The ultimate goal of our research is to advance biomedical sciences and clinical practices through the development of rigorus and efficient tools. We aim to tackle the challenges provided by the modern biomedical “big data”, including high-dimensionality, heterogeneity, technical artifacts, reproducibility, etc. Over the last decade, we have developed a number of important statistical methods and widely used software packages for analyzing large-scale biomedical data, in particular high-throughput omics data. Below I provide a brief description of the research in our lab.

Methods for second-generation sequencing data

Bulk sequencing

We have developed methods and tools for a variety of bulk sequencing data, including

  • Bulk RNA-seq: differential expression, sample size calculation.
  • Chromatin immunoprecipitation sequencing (ChIP-seq): peak calling, differential peak.
  • Bisulfite sequencing (BS-seq): differential methylation.
  • Methylated RNA immunoprecipitation sequencing (MeRIP-seq): RNA methylation detection, differential RNA methylation.

In particular, we published three important papers for detecting differential methylation in BS-seq data, under various experimental designs. We characterized the sequence counts from BS-seq by a hierarchical beta-binomial model, and designed different methods for parameter estimation and statistical inference. All methods are implemented in a Bioconductor package DSS, which has become one of the most widely used tool in analyzing BS-seq data, with annual downloads of over 20,000.
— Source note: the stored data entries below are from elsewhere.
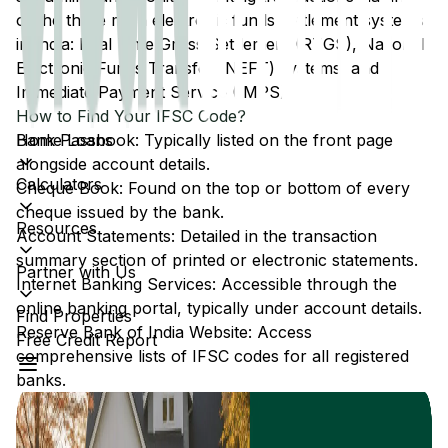
of the three main electronic funds settlement systems
in India: Real Time Gross Settlement (RTGS), National
Electronic Funds Transfer (NEFT) systems, and
Immediate Payment Service (IMPS).
How to Find Your IFSC Code?
Home Loans
Bank Passbook: Typically listed on the front page
alongside account details.
Calculators
Cheque Book: Found on the top or bottom of every
cheque issued by the bank.
Resources
Account Statements: Detailed in the transaction
summary section of printed or electronic statements.
Partner with Us
Internet Banking Services: Accessible through the
online banking portal, typically under account details.
Find Properties
Reserve Bank of India Website: Access
Free Credit Report
comprehensive lists of IFSC codes for all registered
banks.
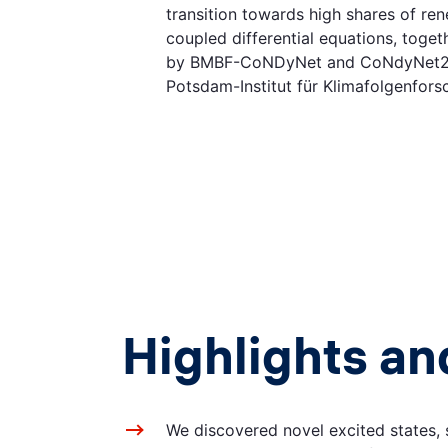
transition towards high shares of re
coupled differential equations, toget
by BMBF-CoNDyNet and CoNdyNet2 in 
Potsdam-Institut für Klimafolgenfor
Highlights an
We discovered novel excited states,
Single cell RNA sequencing

We have developed a number of methods, including sample size calculation, differential expression, feature selection for improved cell clustering, and new metrics for evaluating cell clustering results. Our differential expression method SC2P uses a mixture of zero-inflated Poisson and lognormal-Poisson distributions to characterize the sparse count data from scRNA-seq, and provides flexible inferences in differential expression. Our new feature selection method FEAST significantly improves the cell clustering results. All methods are implemented as software packages freely available on Github or Bioconductor. See Software page for more details.

Estimating and accounting for sample heterogeneity

The bulk high-throughput experiments are often conducted on complex tissue samples, which are mixtures of different cell types. The mixture brings complication to data analysis, and will lead to biased results if not properly accounted for. We developed a number of methods for properly analyzing the high-throughput omics data from complex tissues, mainly in two directions:

  • “Signal deconvolution” methods to estimate the cell type mixing proportions and pure cell type profiles.
  • Methods to account for cell type mixture in various analyses, including cell type specific differential expression/methylation and sample clustering.

These works result in several method papers and two software packages: InfiniumPurity and TOAST.

We also developed method for signal deconvolution and disease prediction from cell free DNA (cfDNA) methylation. The cfDNA is a mixture of DNA segment from different tissues. We perform signal deconvolution to estimate the mixing proportions, which can accurately predict disease status. The cfDNA study represents a novel and exciting direction known as “liquid biopsy”, which has great potential in early disease diagnosis.